An event hosted Wednesday by Brookings encouraged debate on emerging Fintech regulation and highlighted the challenges posed by the OCC’s federal fintech charter proposal.
The event, titled “Fintech: How can government promote the good and protect the bad?” began with a keynote from Rep. Patrick McHenry (R-NC). To explain his view on innovation, McHenry spoke about his father’s lawnmowing business, using him as an example of who he hopes will be served by financial innovation. “How do you use technology to reorient government to provide better services for people? It’s not about less or more government.”
During the panel discussion, CSBS Senior Vice President Margaret Liu, emphasized the need to explore the driving force behind fintech policy changes. “I think it’s important to discuss what problem we are trying to solve,” said Liu. “There have been thousands of Fintech startups in the United States over the past several years, and over $30 billion in investments in 2015 alone, all while being supervised under the state system.”
Liu expressed concerns that the OCC Fintech charter was a “solution in search of a problem” that would pick winners and losers and tip the scales of the Fintech space toward the larger, more established firms.
“At the core of the charter proposal is preemption of a vast range of consumer protection laws. This includes state anti-predatory lending laws, state laws governing debt collection, and state laws around processing and handling consumer complaints.”

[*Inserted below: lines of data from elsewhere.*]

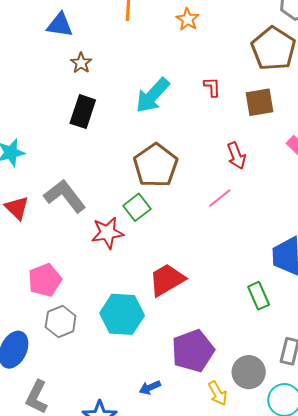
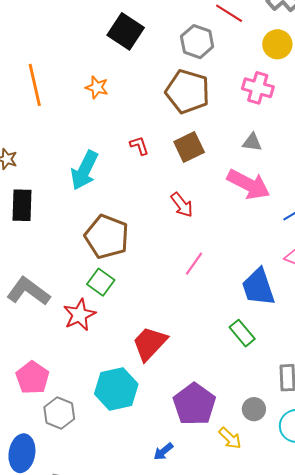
pink line: (220, 198) -> (194, 264), moved
gray circle: (249, 372) -> (254, 409), size x0.7

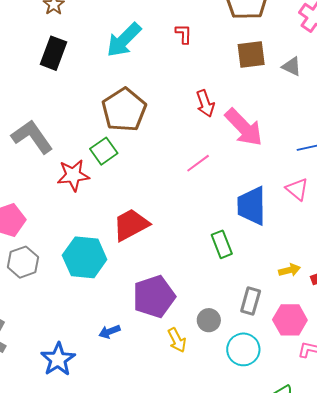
brown square: (189, 147) -> (251, 55), moved
pink arrow: (248, 184) -> (244, 127), moved

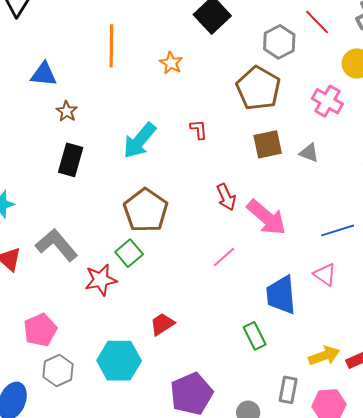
red trapezoid: (131, 225) -> (162, 324), size x0.7
yellow arrow: (289, 270) -> (324, 356), size x1.4

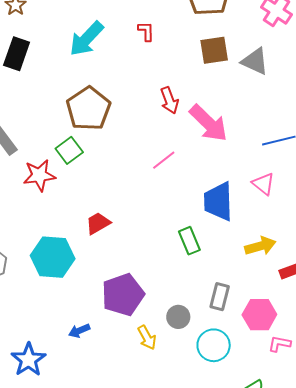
gray triangle: (309, 153) -> (255, 61), size x1.4
yellow arrow: (324, 356) -> (260, 246), moved

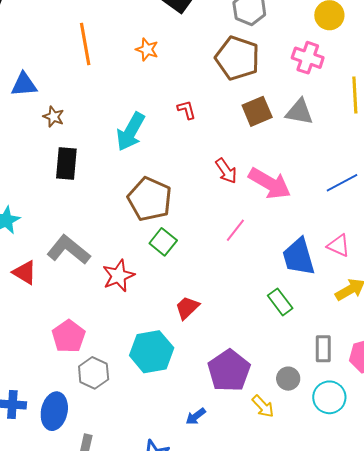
green square: (69, 150) -> (163, 242), moved
pink triangle: (263, 184) -> (339, 246), moved

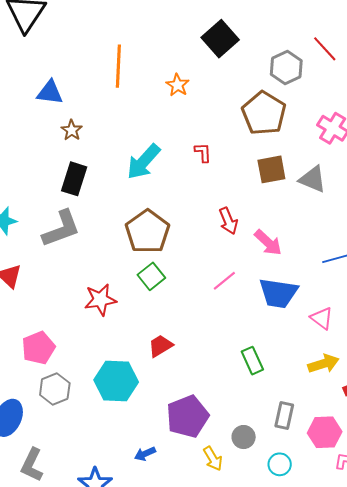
pink arrow: (270, 183) -> (268, 243), size x0.7
gray L-shape: (69, 250) -> (61, 229), moved, turned 108
blue trapezoid: (298, 257) -> (278, 293), moved, turned -78
cyan circle: (329, 397) -> (280, 464), size x0.7

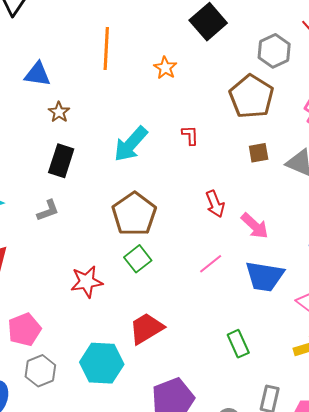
brown square: (271, 169) -> (259, 153), size x0.7
gray L-shape: (61, 229) -> (48, 211), size x0.6
red trapezoid: (160, 346) -> (146, 328), size x1.4

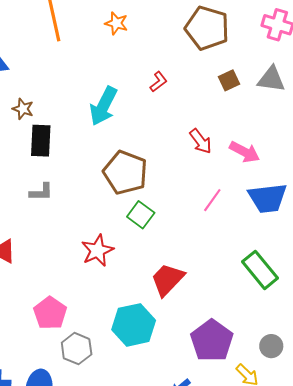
brown star: (59, 112) -> (23, 109), moved
red L-shape: (190, 135) -> (158, 82), turned 70
gray L-shape: (48, 211) -> (41, 192), turned 35
green rectangle: (238, 344) -> (260, 270), size x1.4

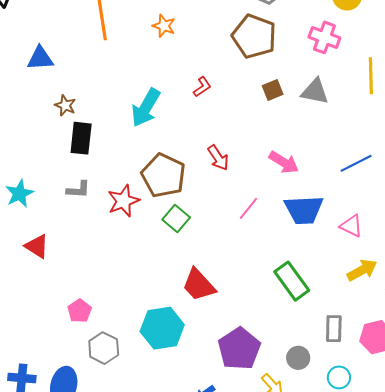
red arrow: (201, 141) -> (218, 158), moved
red star: (97, 250) -> (123, 201), moved
red trapezoid: (167, 280) -> (199, 285), turned -90
pink pentagon: (50, 313) -> (79, 311), size x0.7

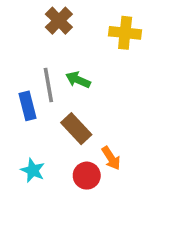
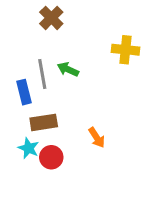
yellow cross: (125, 33) -> (125, 50), moved
brown rectangle: (76, 129) -> (44, 122), moved, turned -56
red circle: (87, 176) -> (51, 157), moved

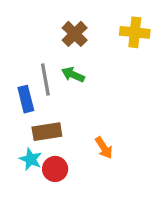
brown cross: (51, 18) -> (75, 34), moved
yellow cross: (125, 50) -> (135, 32), moved

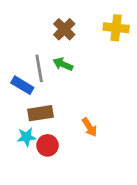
blue rectangle: (26, 99) -> (22, 85), turned -45
cyan star: (31, 159) -> (26, 137), turned -30

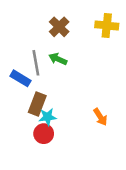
brown rectangle: (40, 113) -> (37, 104), turned -60
orange arrow: (89, 127) -> (100, 117), moved
cyan star: (26, 137) -> (48, 117), moved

The event concluded with remarks from Sen. Jeff Merkley (D-OR), who sent a letter earlier this year expressing concerns about the OCC’s Fintech proposal. “I’m approaching this from the angle of how do you pave a highway for innovation, but make sure it has guardrails so that you don’t go off the track too often to the destruction of consumer’s financial lives,” said Merkley. “One of the issues here is whether we create regulatory arbitrage. Also, do we create a concern about the overruling of state consumer protections, including interest rates? These concerns are shared by all state banking regulators and over 250 other organizations.”